#### WHAT TO WORK ON:
The answer must consist of every line from the entries below that contains the word "grab".

#### SUPPLIED MATERIAL:

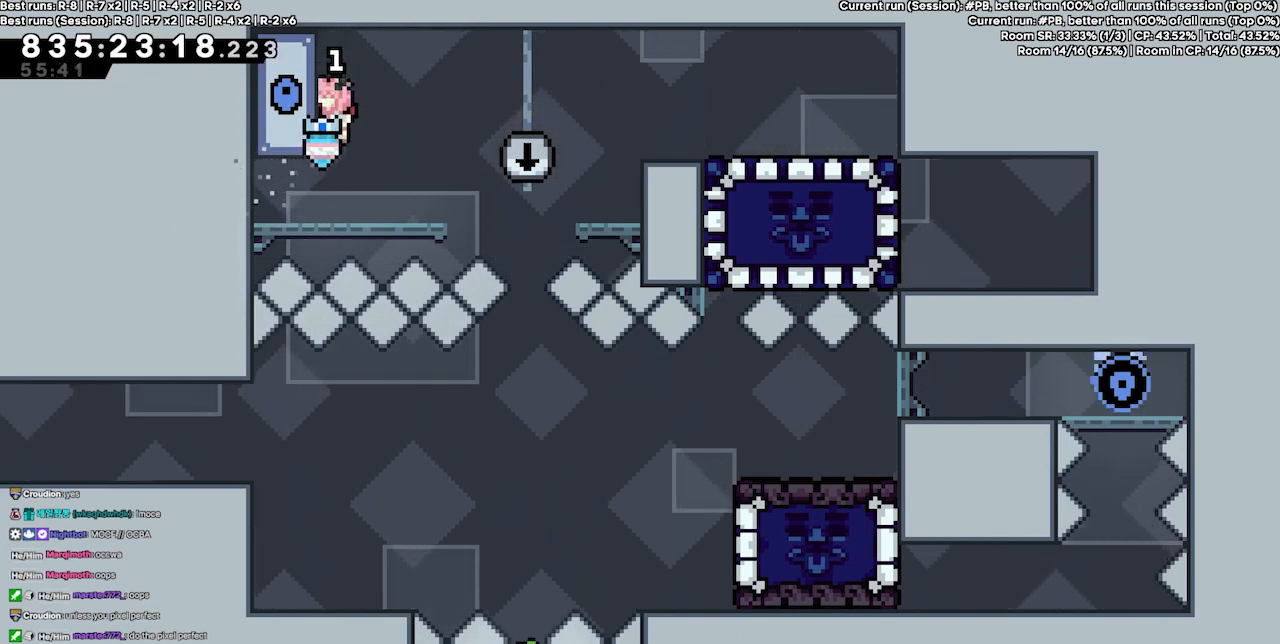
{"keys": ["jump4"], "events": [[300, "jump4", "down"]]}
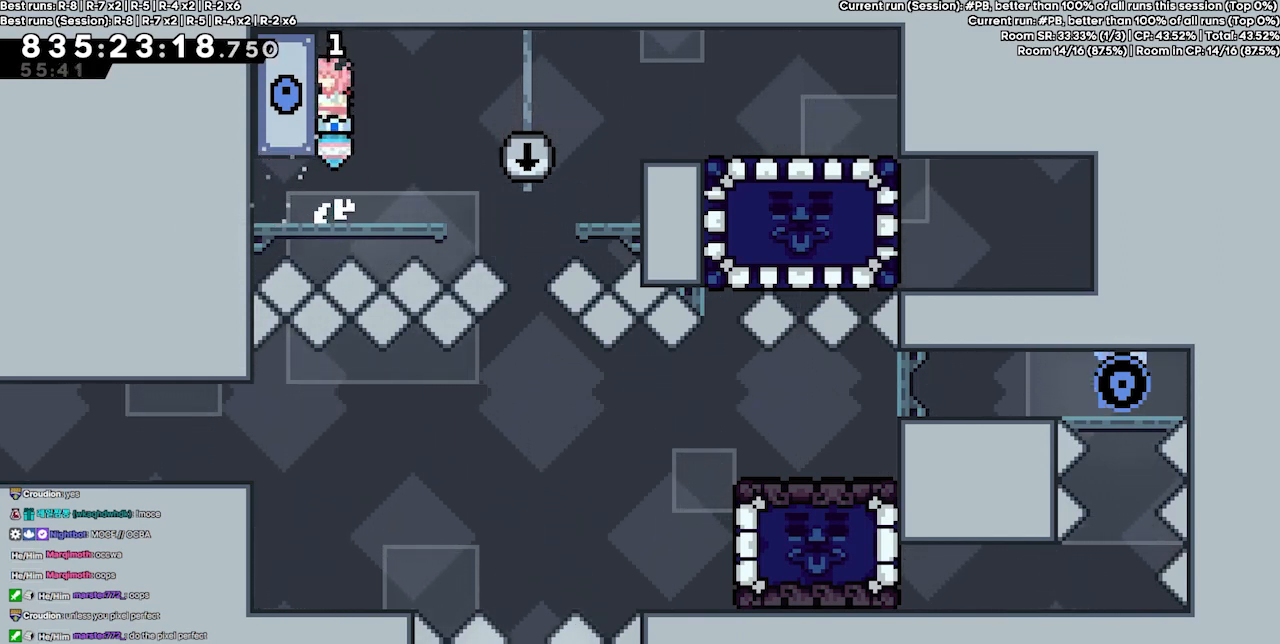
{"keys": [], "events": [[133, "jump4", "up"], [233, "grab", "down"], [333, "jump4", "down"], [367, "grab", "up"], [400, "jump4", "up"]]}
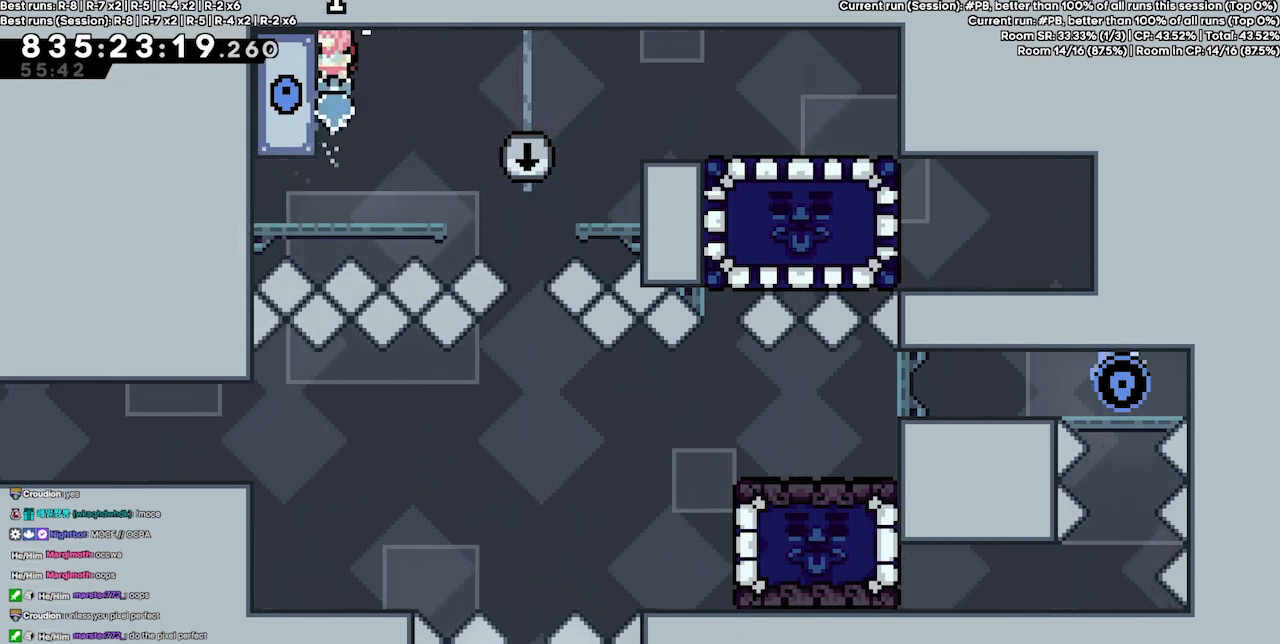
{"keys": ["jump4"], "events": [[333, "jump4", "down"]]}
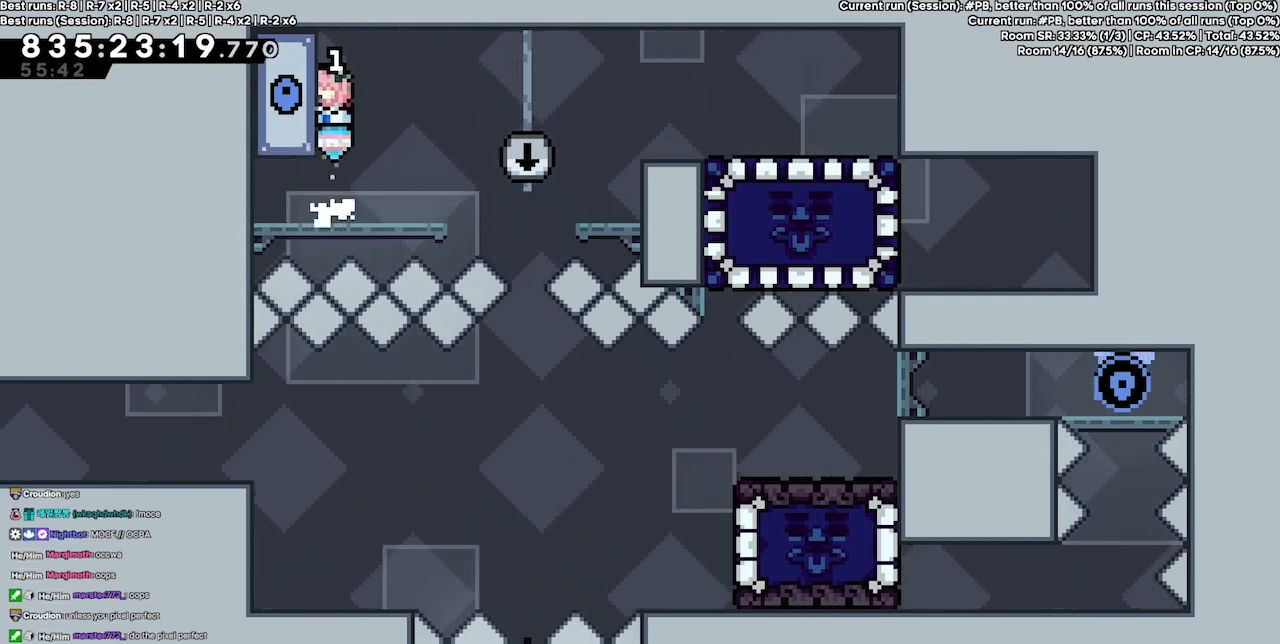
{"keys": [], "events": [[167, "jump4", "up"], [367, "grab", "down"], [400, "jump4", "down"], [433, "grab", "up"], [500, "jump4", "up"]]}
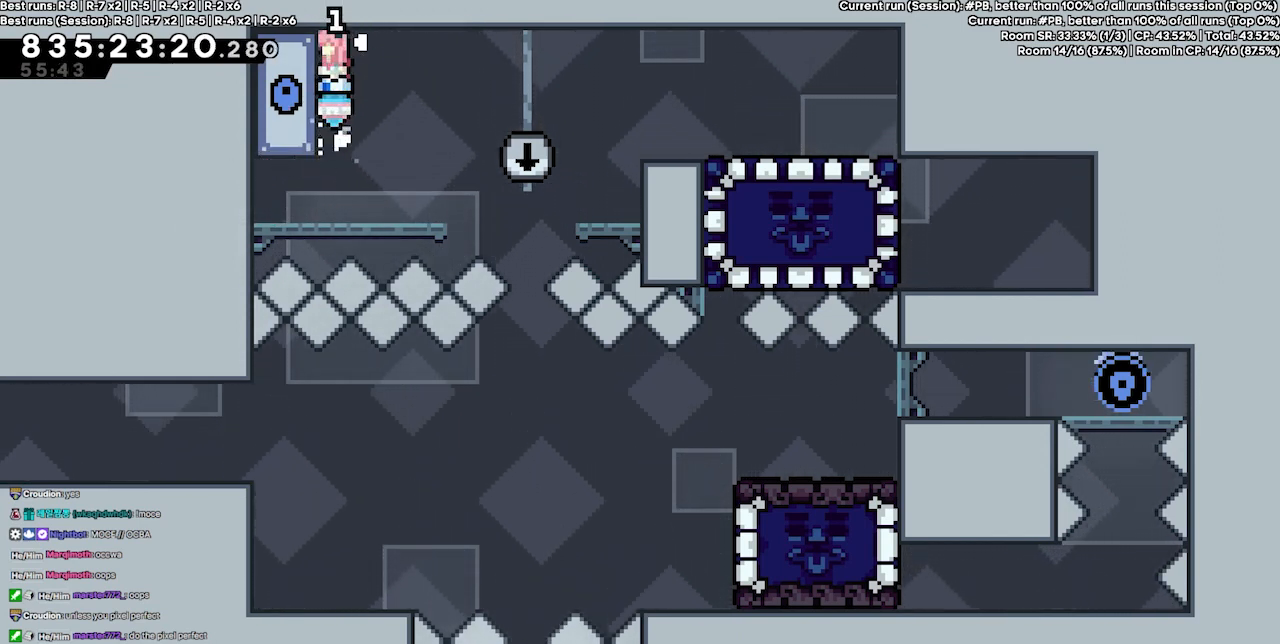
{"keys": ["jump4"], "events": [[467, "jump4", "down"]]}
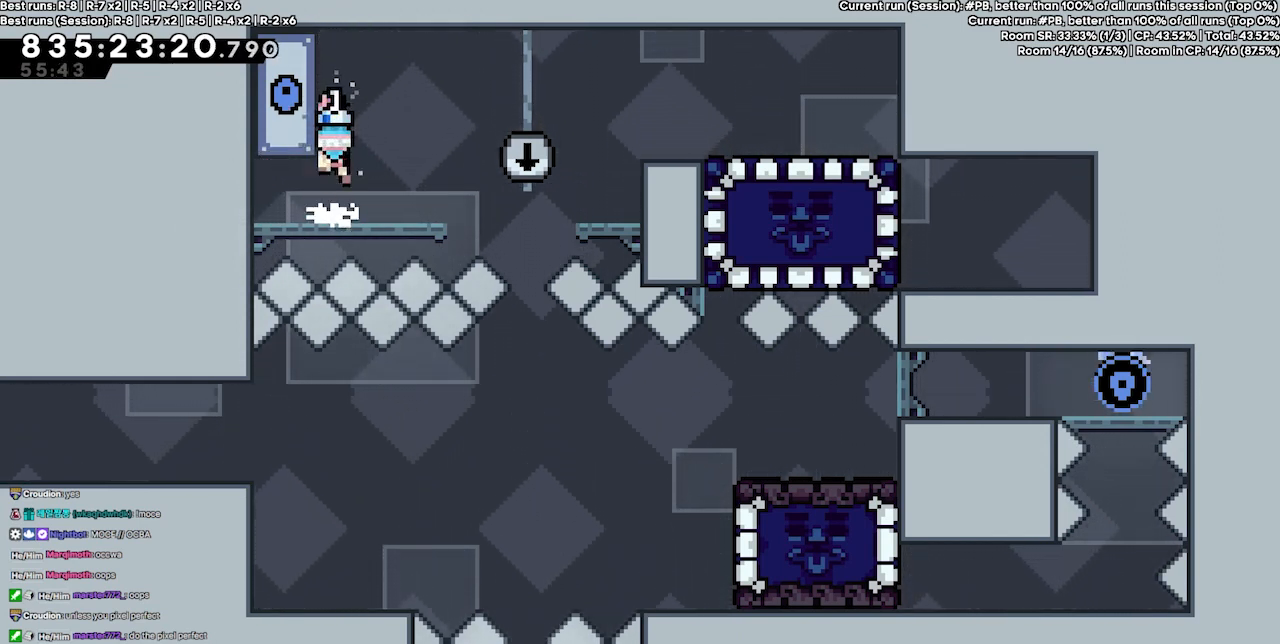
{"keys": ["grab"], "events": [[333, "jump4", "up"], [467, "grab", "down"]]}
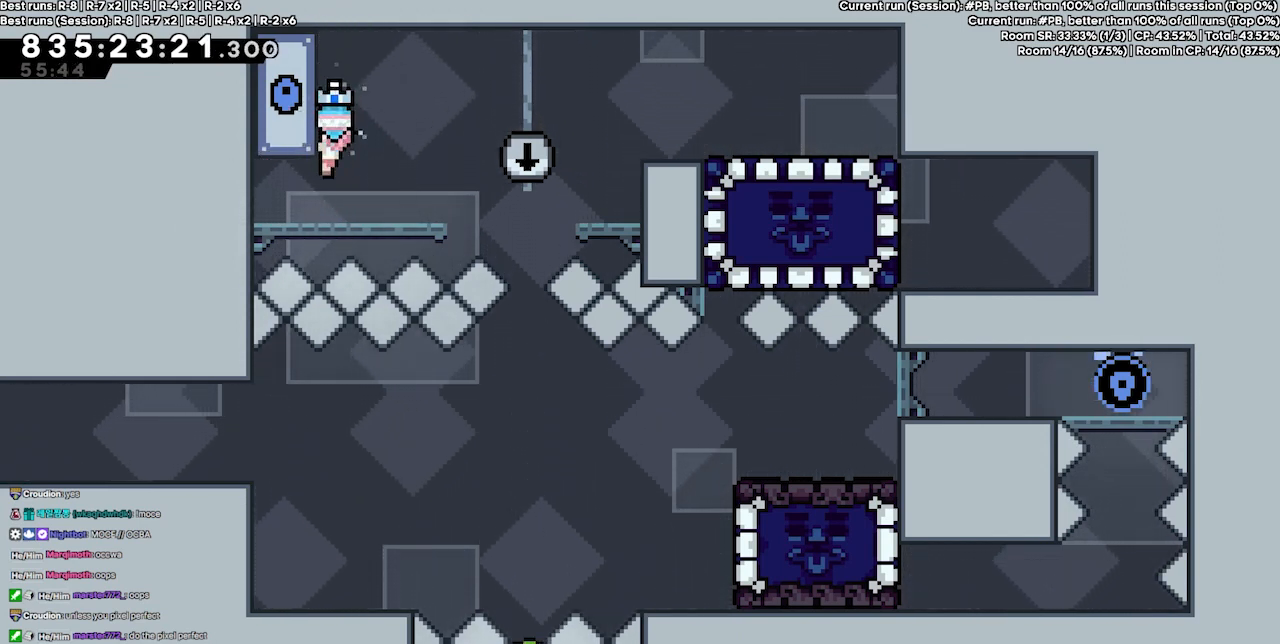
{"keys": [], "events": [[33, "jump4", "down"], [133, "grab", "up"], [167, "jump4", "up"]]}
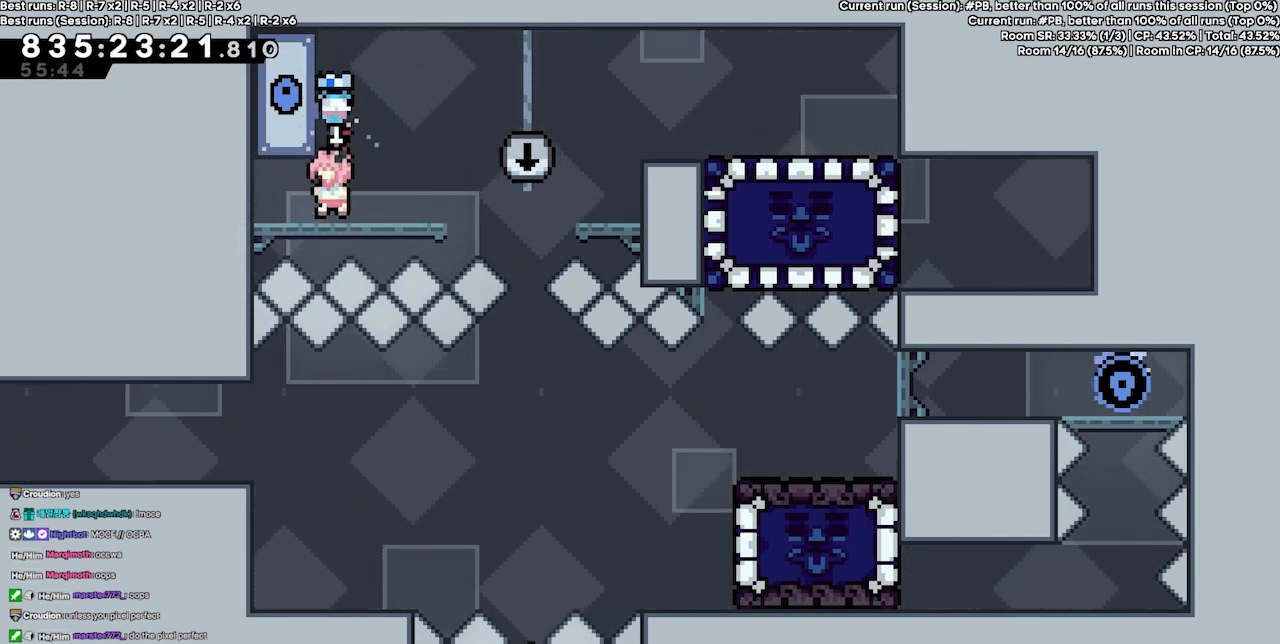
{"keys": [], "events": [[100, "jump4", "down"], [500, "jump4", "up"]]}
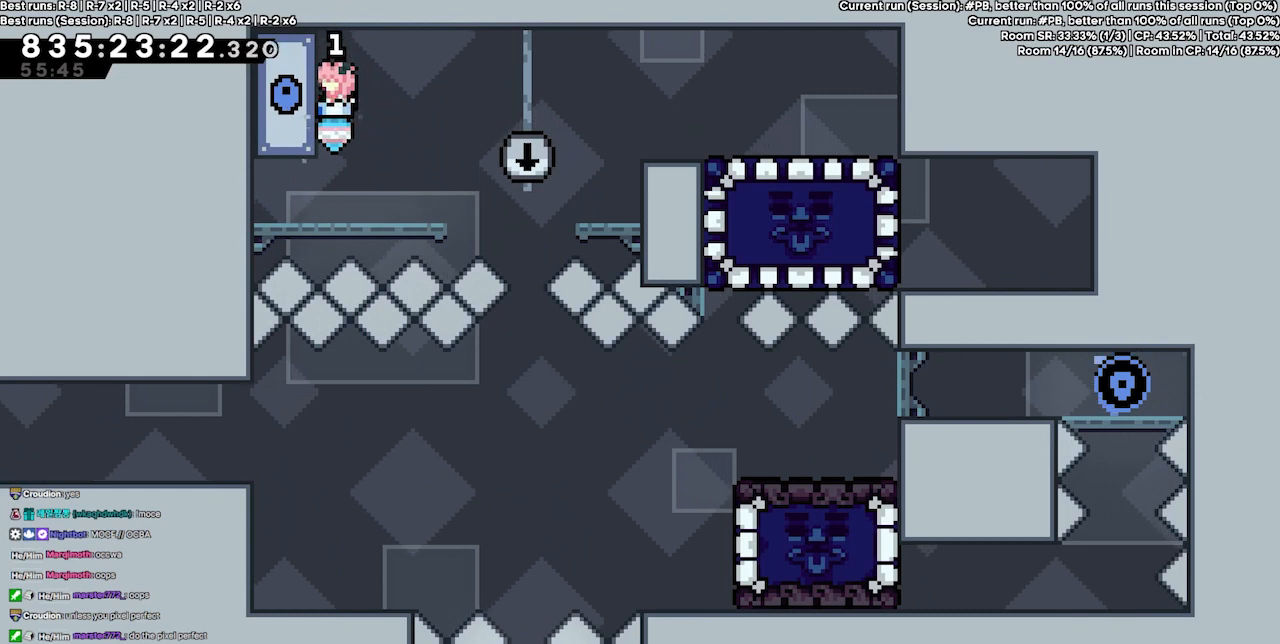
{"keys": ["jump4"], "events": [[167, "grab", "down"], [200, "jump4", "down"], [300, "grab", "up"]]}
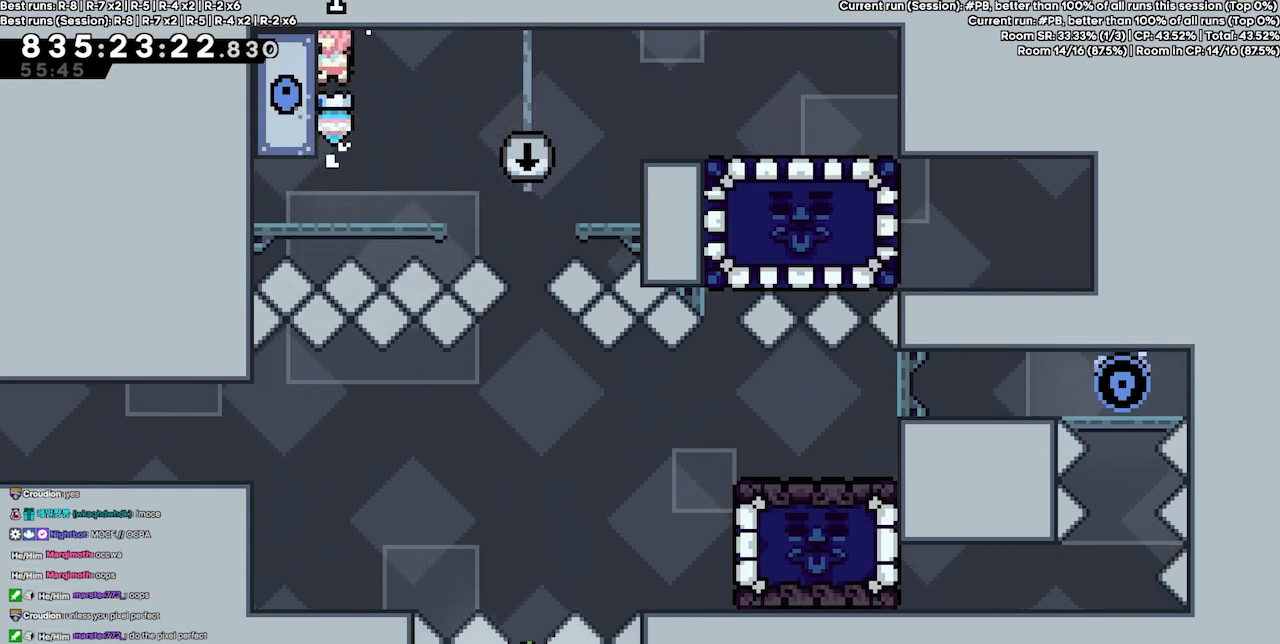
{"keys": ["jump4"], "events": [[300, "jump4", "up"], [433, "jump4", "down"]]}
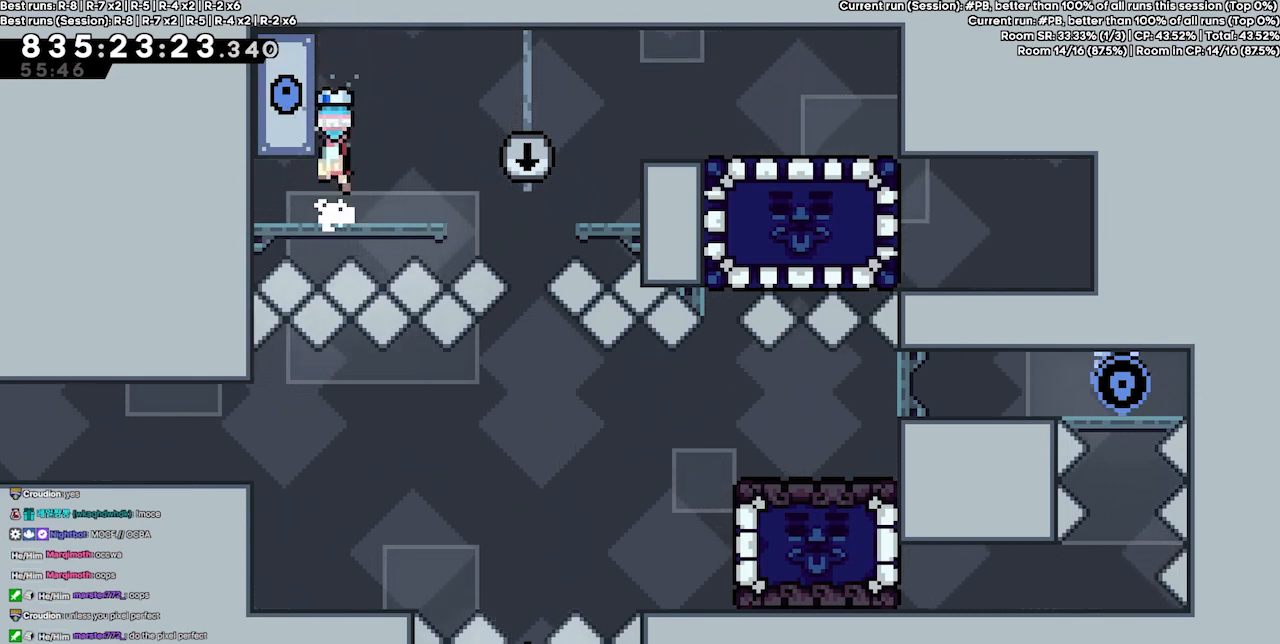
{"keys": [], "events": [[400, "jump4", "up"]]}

#### ANSWER TO THIS TASK:
{"keys": [], "events": [[133, "jump4", "up"], [233, "grab", "down"], [333, "jump4", "down"], [367, "grab", "up"], [400, "jump4", "up"]]}
{"keys": [], "events": [[167, "jump4", "up"], [367, "grab", "down"], [400, "jump4", "down"], [433, "grab", "up"], [500, "jump4", "up"]]}
{"keys": ["grab"], "events": [[333, "jump4", "up"], [467, "grab", "down"]]}
{"keys": [], "events": [[33, "jump4", "down"], [133, "grab", "up"], [167, "jump4", "up"]]}
{"keys": ["jump4"], "events": [[167, "grab", "down"], [200, "jump4", "down"], [300, "grab", "up"]]}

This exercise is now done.